The role of autophagy in cancer is complex and context-dependent. Here we describe work with genetically engineered mouse models of non-small cell lung cancer (NSCLC) in which the tumor-suppressive and tumor-promoting function of autophagy can be visualized in the same system. We discovered that early tumorigenesis in Braf V600E - driven lung cancer is accelerated by autophagy ablation due to unmitigated oxidative stress, as observed with loss of Nfe2l2/Nrf2- mediated antioxidant defense. However, this growth advantage is eventually overshadowed by progressive mitochondrial dysfunction and metabolic insufficiency, and is associated with increased survival of mice bearing autophagy-deficient tumors. Atg7 deficiency alters progression of Braf V600E -driven tumors from adenomas ( Braf V600E ; atg7 −/− ) and adenocarcinomas ( trp53 −/− ; Braf V600E ; atg7 −/− ) to benign oncocytomas that accumulated morphologically and functionally defective mitochondria, suggesting that defects in mitochondrial metabolism may compromise continued tumor growth.
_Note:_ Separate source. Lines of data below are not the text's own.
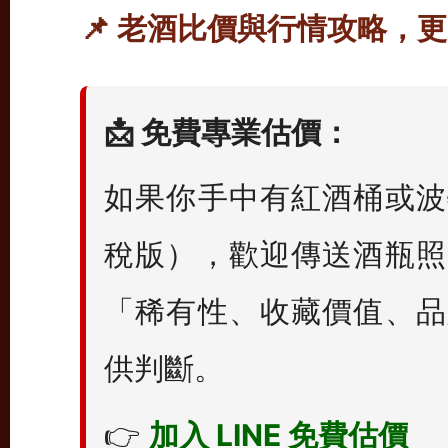
📌 老酒比價與行情攻略，
📩 免費專業估價：
如果你手中有紅酒桶或波
稅版），歡迎傳送酒瓶照
「稀有性、收藏價值、品
供判斷。
👉
加入 LINE 免費估價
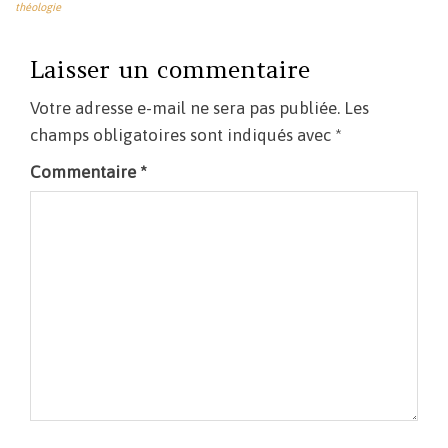
théologie
Laisser un commentaire
Votre adresse e-mail ne sera pas publiée.
Les
champs obligatoires sont indiqués avec
*
Commentaire
*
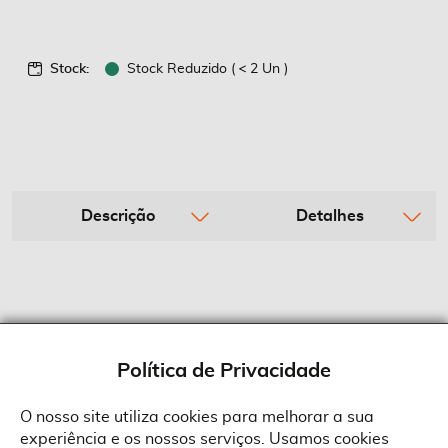
Stock:
Stock Reduzido (
2 Un )
Descrição
Detalhes
Política de Privacidade
O nosso site utiliza cookies para melhorar a sua
experiência e os nossos serviços. Usamos cookies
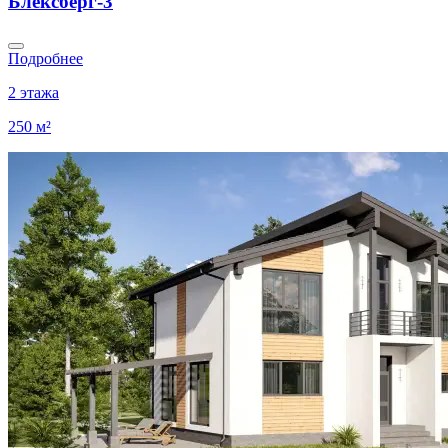
Блексберг-3
Подробнее
2 этажа
250 м²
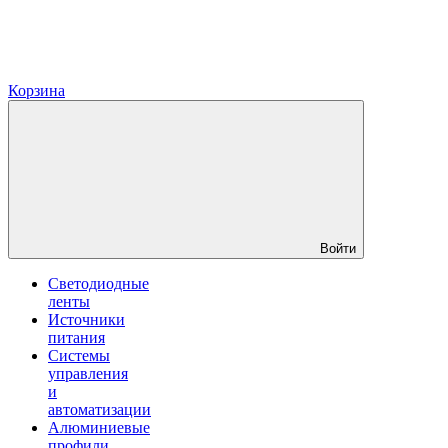
Корзина
Войти
Светодиодные
ленты
Источники
питания
Системы
управления
и
автоматизации
Алюминиевые
профили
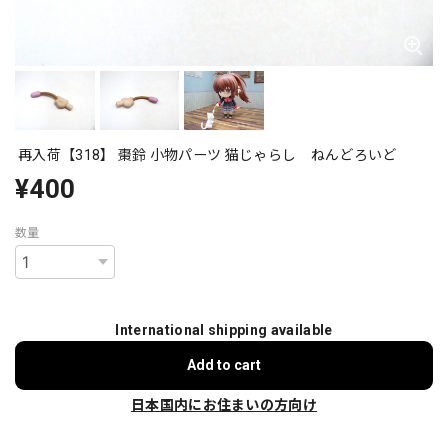
再入荷【318】 棗鈴 小物パーツ 猫じゃらし ねんどろいど
¥400
数量
International shipping available
Add to cart
日本国内にお住まいの方向け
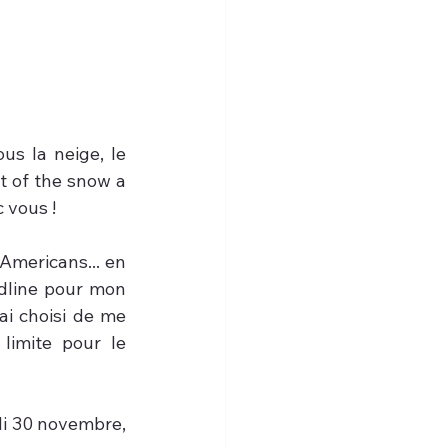
s la neige, le 
 of the snow a 
c vous !
Americans... en 
adline pour mon 
i choisi de me 
imite pour le 
di 30 novembre, 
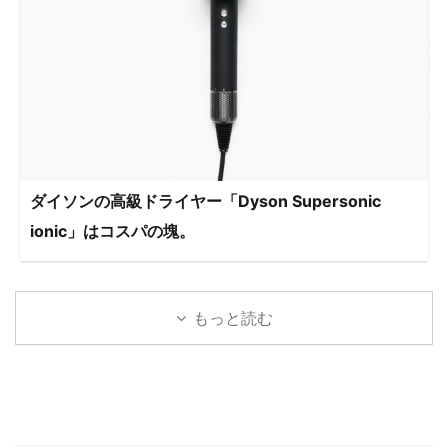
ダイソンの高級ドライヤー「Dyson Supersonic
ionic」はコスパの塊。
もっと読む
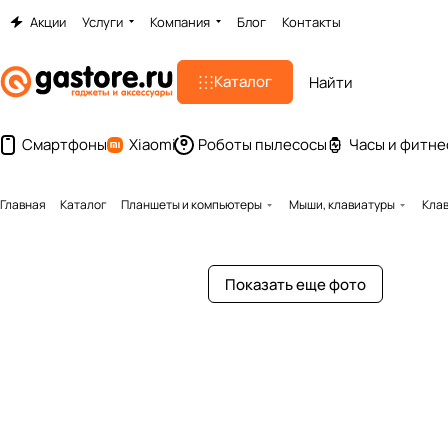
Акции
Услуги
Компания
Блог
Контакты
Каталог
Смартфоны
Xiaomi
Роботы пылесосы
Часы и фитне
Главная
Каталог
Планшеты и компьютеры
Мыши, клавиатуры
Клав
Показать еще фото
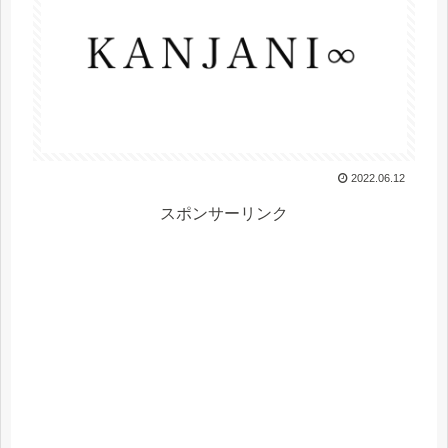
2022.06.12
スポンサーリンク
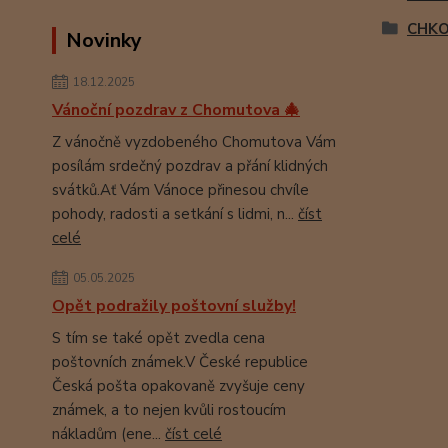
CHKO
Novinky
18.12.2025
Vánoční pozdrav z Chomutova 🎄
Z vánočně vyzdobeného Chomutova Vám
posílám srdečný pozdrav a přání klidných
svátků.Ať Vám Vánoce přinesou chvíle
pohody, radosti a setkání s lidmi, n...
číst
celé
05.05.2025
Opět podražily poštovní služby!
S tím se také opět zvedla cena
poštovních známek.V České republice
Česká pošta opakovaně zvyšuje ceny
známek, a to nejen kvůli rostoucím
nákladům (ene...
číst celé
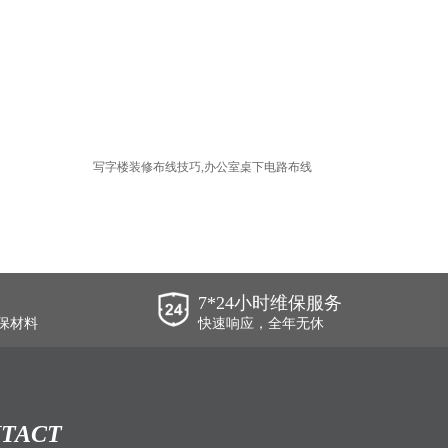
写字楼装修布线技巧,办公室桌下电路布线
7*24小时维保服务
保材料
快速响应，全年无休
TACT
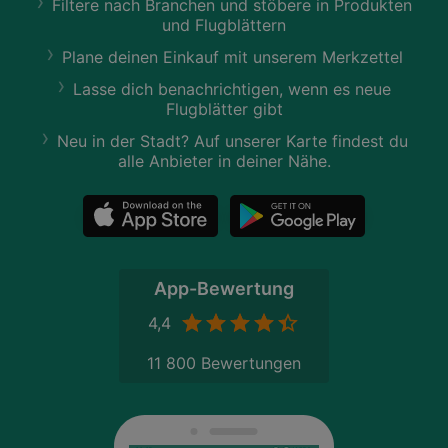
Filtere nach Branchen und stöbere in Produkten
und Flugblättern
Plane deinen Einkauf mit unserem Merkzettel
Lasse dich benachrichtigen, wenn es neue
Flugblätter gibt
Neu in der Stadt? Auf unserer Karte findest du
alle Anbieter in deiner Nähe.
App-Bewertung
4,4
11 800 Bewertungen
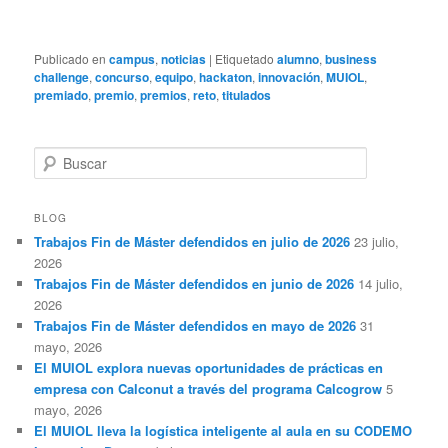
Publicado en
campus
,
noticias
|
Etiquetado
alumno
,
business
challenge
,
concurso
,
equipo
,
hackaton
,
innovación
,
MUIOL
,
premiado
,
premio
,
premios
,
reto
,
titulados
B
u
s
c
BLOG
a
Trabajos Fin de Máster defendidos en julio de 2026
23 julio,
r
2026
Trabajos Fin de Máster defendidos en junio de 2026
14 julio,
2026
Trabajos Fin de Máster defendidos en mayo de 2026
31
mayo, 2026
El MUIOL explora nuevas oportunidades de prácticas en
empresa con Calconut a través del programa Calcogrow
5
mayo, 2026
El MUIOL lleva la logística inteligente al aula en su CODEMO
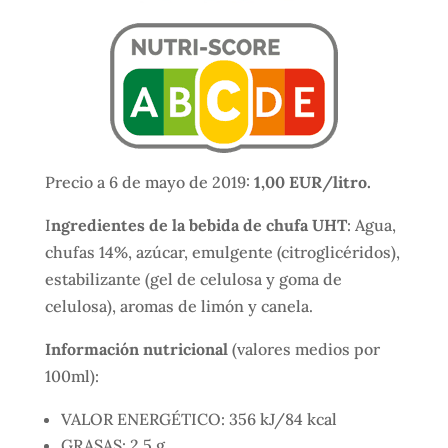
Precio a 6 de mayo de 2019:
1,00 EUR/litro.
I
ngredientes de la bebida de chufa UHT
: Agua,
chufas 14%, azúcar, emulgente (citroglicéridos),
estabilizante (gel de celulosa y goma de
celulosa), aromas de limón y canela.
Información nutricional
(valores medios por
100ml):
VALOR ENERGÉTICO: 356 kJ/84 kcal
GRASAS: 2,5 g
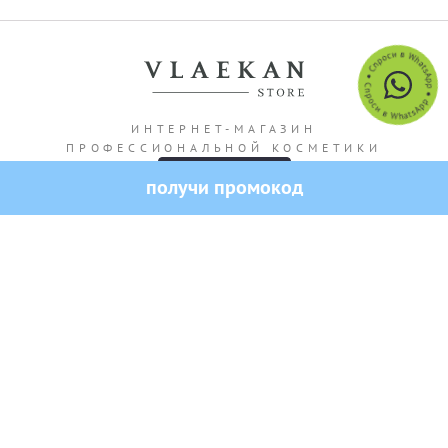
ИНТЕРНЕТ-МАГАЗИН
ПРОФЕССИОНАЛЬНОЙ КОСМЕТИКИ
получи промокод
Адрес магазина: г. Алматы Кашгарская 69/102
Все права защищены — 2026.
VLAEKAN
Политика конфиденциальности
Публичная оферта
Создание и продвижение сайта от SO.USE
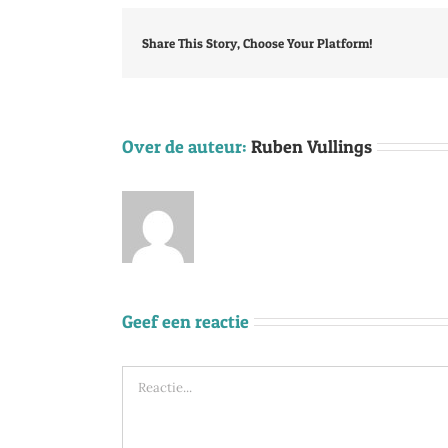
Share This Story, Choose Your Platform!
Over de auteur:
Ruben Vullings
Geef een reactie
Reactie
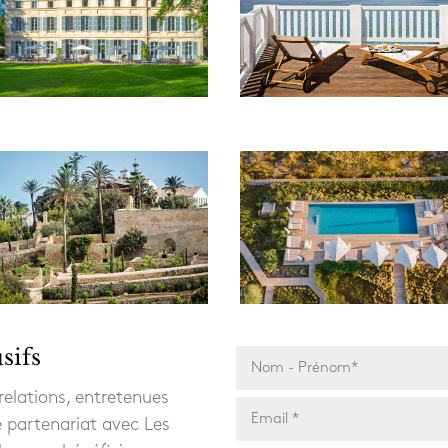
sifs
relations, entretenues
e partenariat avec Les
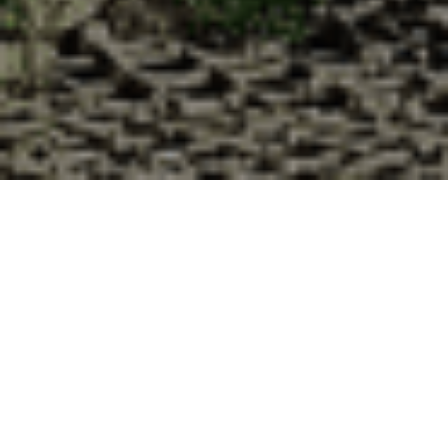
Pourquoi acheter vos huîtres à la
Cabane d’Adrien pour votre
livraison 48h à Saint-Sauveur-le-
Vicomte, Manche ?
La Cabane d’Adrien s’engage à vous offrir une expérience
de haute qualité à chaque commande. Vous habitez Saint-
Sauveur-le-Vicomte dans le département 50 ? Voici
quelques raisons pour lesquelles vous devriez choisir notre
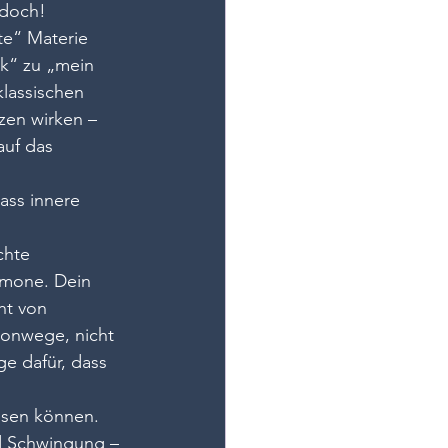
 doch!
te“ Materie 
k“ zu „mein 
klassischen 
en wirken – 
uf das 
ass innere 
chte 
mone. Dein 
ht von 
onwege, nicht 
e dafür, dass 
ssen können. 
nd Schwingung –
Analysis of tumor-derived cell lines (TDCLs) revealed that Atg7 -deficient cells are significantly more sensitive to starvation than Atg7 –wild-type counterparts, and are impaired in their ability to respire, phenotypes that are rescued by the addition of exogenous glutamine. Taken together, these data suggest that Braf V600E - driven tumors become addicted to autophagy as a means to preserve mitochondrial function and glutamine metabolism, and that inhibiting autophagy may be a powerful strategy for Braf V600E - driven malignancies.